Bakoel Koffie, Ikhtiar Melanjutkan Garis Kopi

0
10403
Bakoel Koffie dengan tata letak baru yang tanpa sekat. (Foto: Silvia Galikano)

Demi mendukung terciptanya Batavia 1930-an di Bakoel Koffie, dua bersaudara ini tak repot-repot berburu barang antik, cukup mengangkut perabotan dari rumah-rumah keluarga ayahnya yang masih menyimpan perabotan lama.

Cara orang minum kopi dibanding, katakanlah, wine, terbilang unik.Wine diminum dengan berdiri sendiri atau bersama makanan, sedangkan kopi selalu menjadi teman melakukan aktivitas, entah itu bekerja, mengobrol, main catur, atau merokok.

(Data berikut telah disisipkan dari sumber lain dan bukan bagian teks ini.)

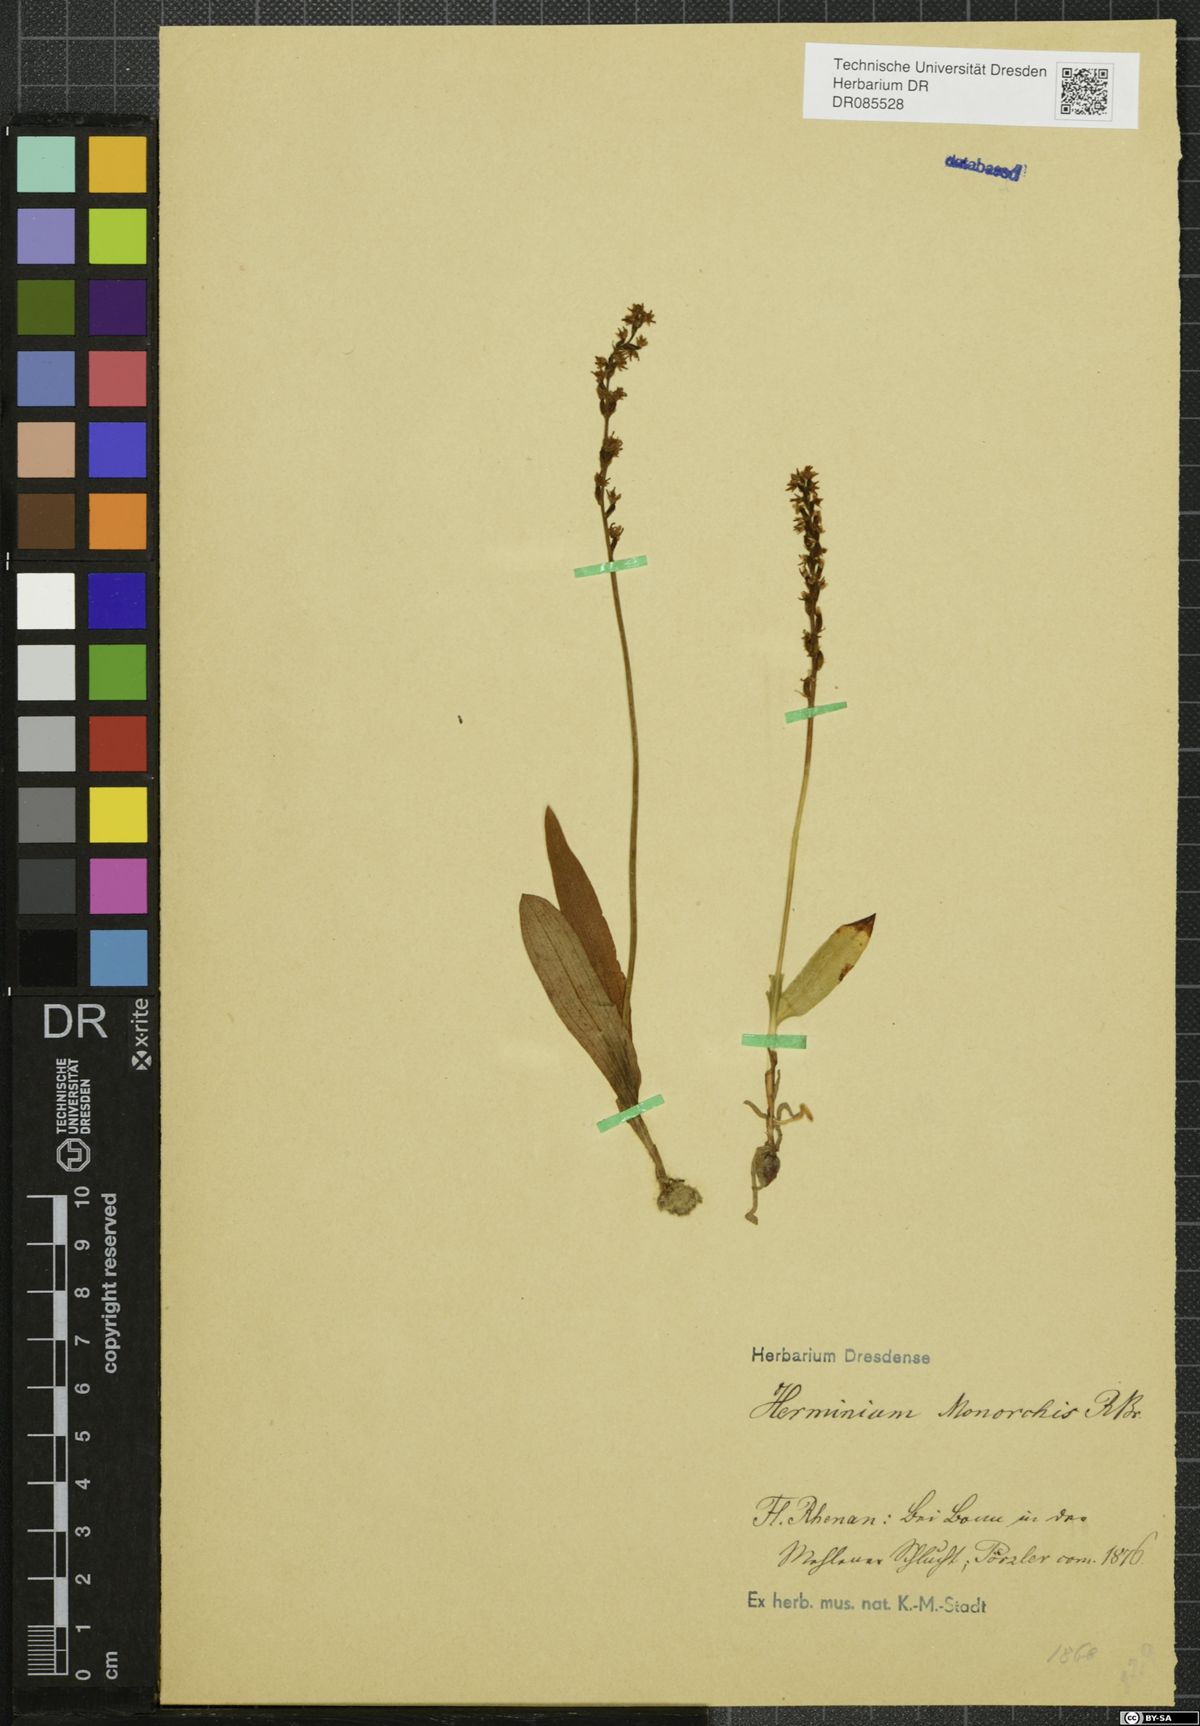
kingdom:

Sebab itulah budaya minum kopi menemukan kecocokannya ketika bertemu dengan budaya Indonesia yang suka berkumpul dan mengobrol dari yang serius sampai yang berbual-bual. Selain,tentu saja, racikan yang menghasilkan rasa yang pas di lidah.

Itu juga mengapa warung nasi milik Liauw Tek Sun di Batavia pada abad ke-19 yang kemudian menambahkan menu kopi,  beralih haluan menjadi warung kopi dan menutup warung nasinya. Generasi ke-4 Liauw Tek Sun kini melanggengkan tradisi kopi yang diciptakan kakek buyutnya itu lewat kedai kopi Bakoel Koffie.

Adalah Liauw Tek Sun, pendatang dari Guangdong, Tiongkok, bersama istrinya yang pribumi, pada 1870-an mendirikan warung nasi di daerah Molenvliet Oost (sekarang Jalan Hayam Wuruk 56-57 Jakarta Barat), di sisi timur Kanaal Molenvliet. Pada masa itu, Molenvliet merupakan jalur transportasi dari Kota Tua ke Kota Baru (Weltevreden) di bagian selatan Batavia. Rumah tinggal mereka di Jalan Kebon Jeruk, sebelah timur Jalan Hayam Wuruk.

Mencuci pakaian di sepanjang Molenvliet, Batavia. Di latar belakang tampak Tek Sun Ho. 1932. (Dok. Troppenmuseum)
Mencuci pakaian di sepanjang Molenvliet, Batavia. Di latar belakang tampak Tek Sun Ho. 1932. (Dok. Troppenmuseum)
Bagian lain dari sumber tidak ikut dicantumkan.